━━━ EXTRACTED DATA
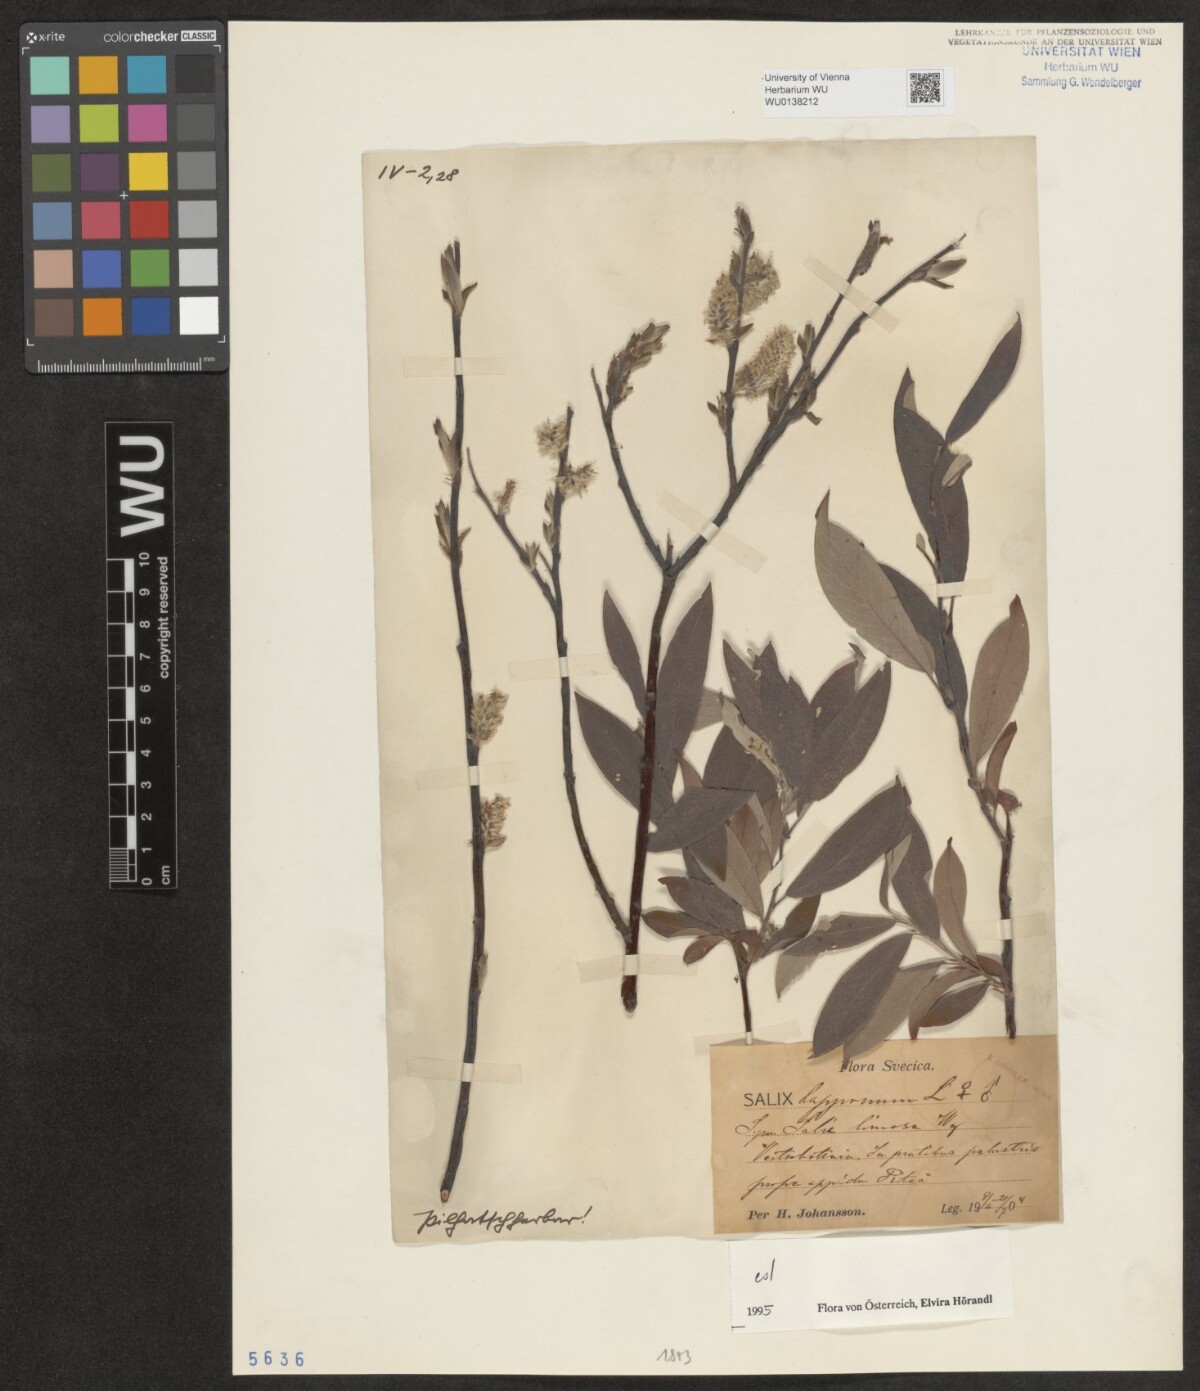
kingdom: Plantae
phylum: Tracheophyta
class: Magnoliopsida
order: Malpighiales
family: Salicaceae
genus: Salix
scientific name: Salix lapponum
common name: Downy willow
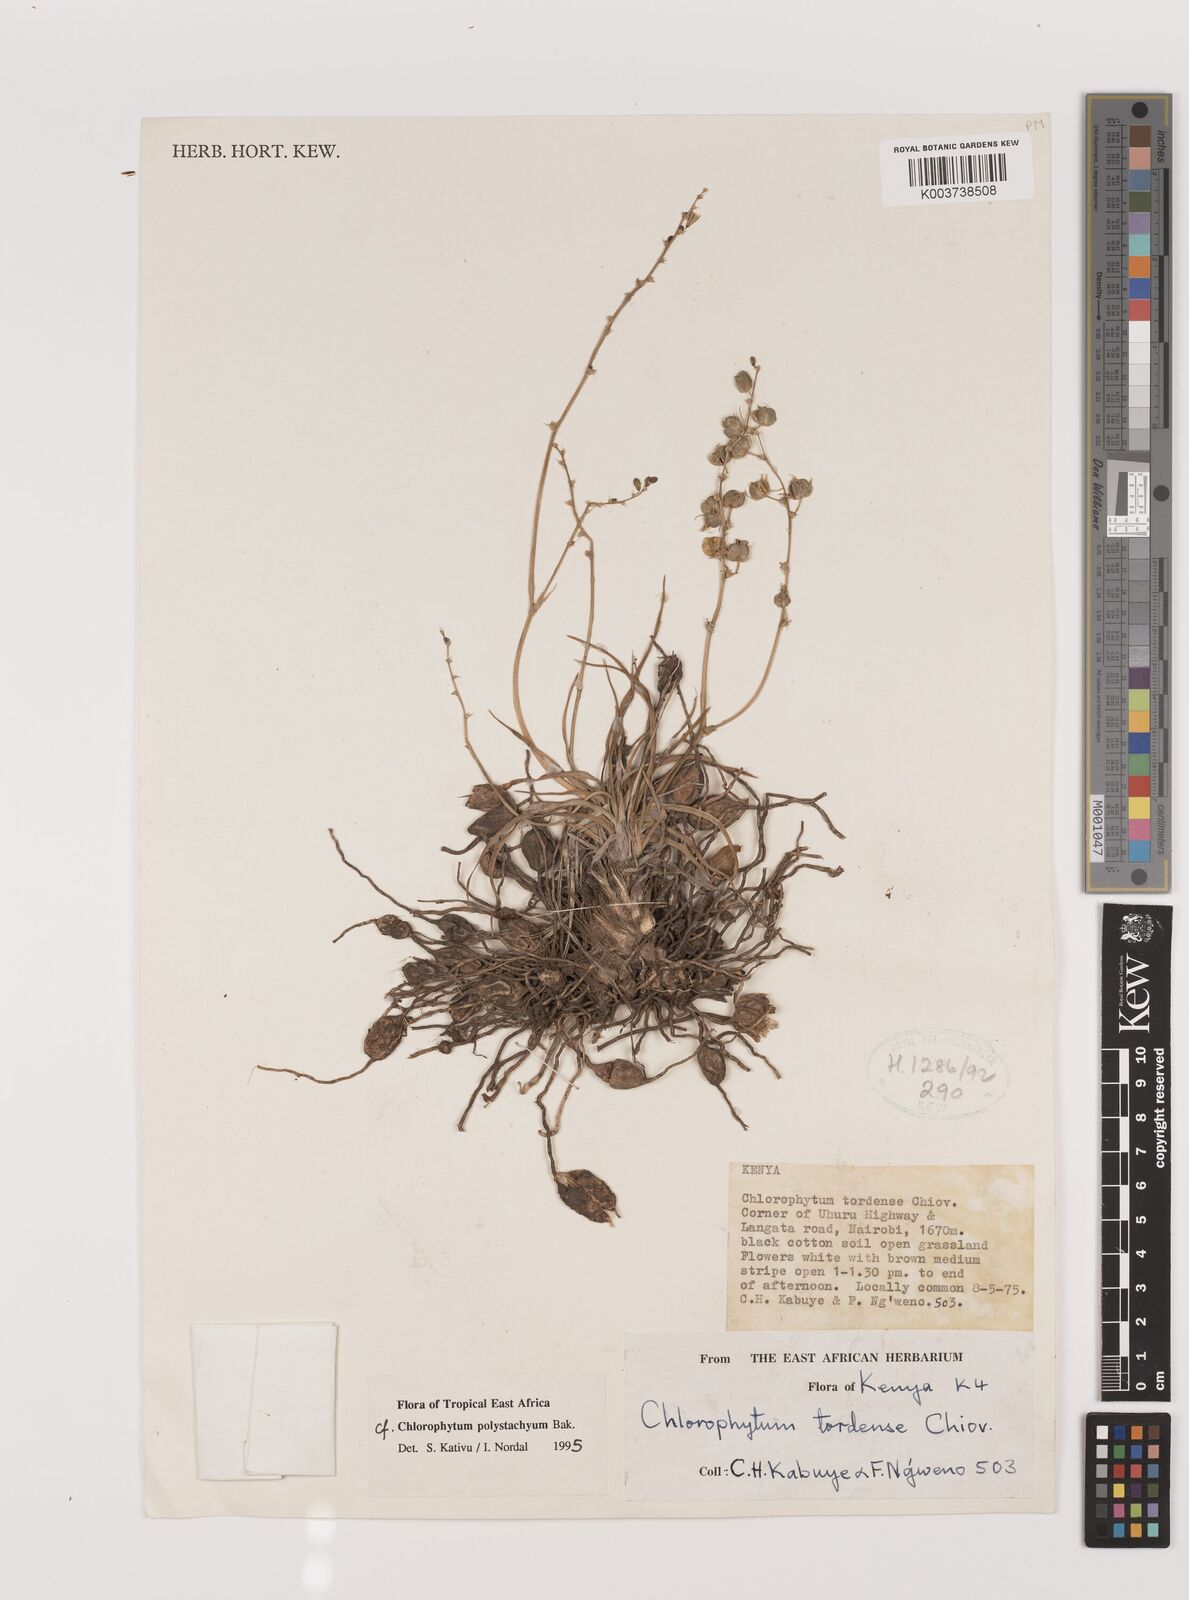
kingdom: Plantae
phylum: Tracheophyta
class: Liliopsida
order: Asparagales
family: Asparagaceae
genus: Chlorophytum
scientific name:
━━━━━━
- [WORK REQUIRED]: Please change every "phylum" in the records to "division" and leave all else unchanged. Omit the pictures from your answer.

- [FULL ANSWER]:
kingdom: Plantae
division: Tracheophyta
class: Magnoliopsida
order: Malpighiales
family: Salicaceae
genus: Salix
scientific name: Salix lapponum
common name: Downy willow
kingdom: Plantae
division: Tracheophyta
class: Liliopsida
order: Asparagales
family: Asparagaceae
genus: Chlorophytum
scientific name:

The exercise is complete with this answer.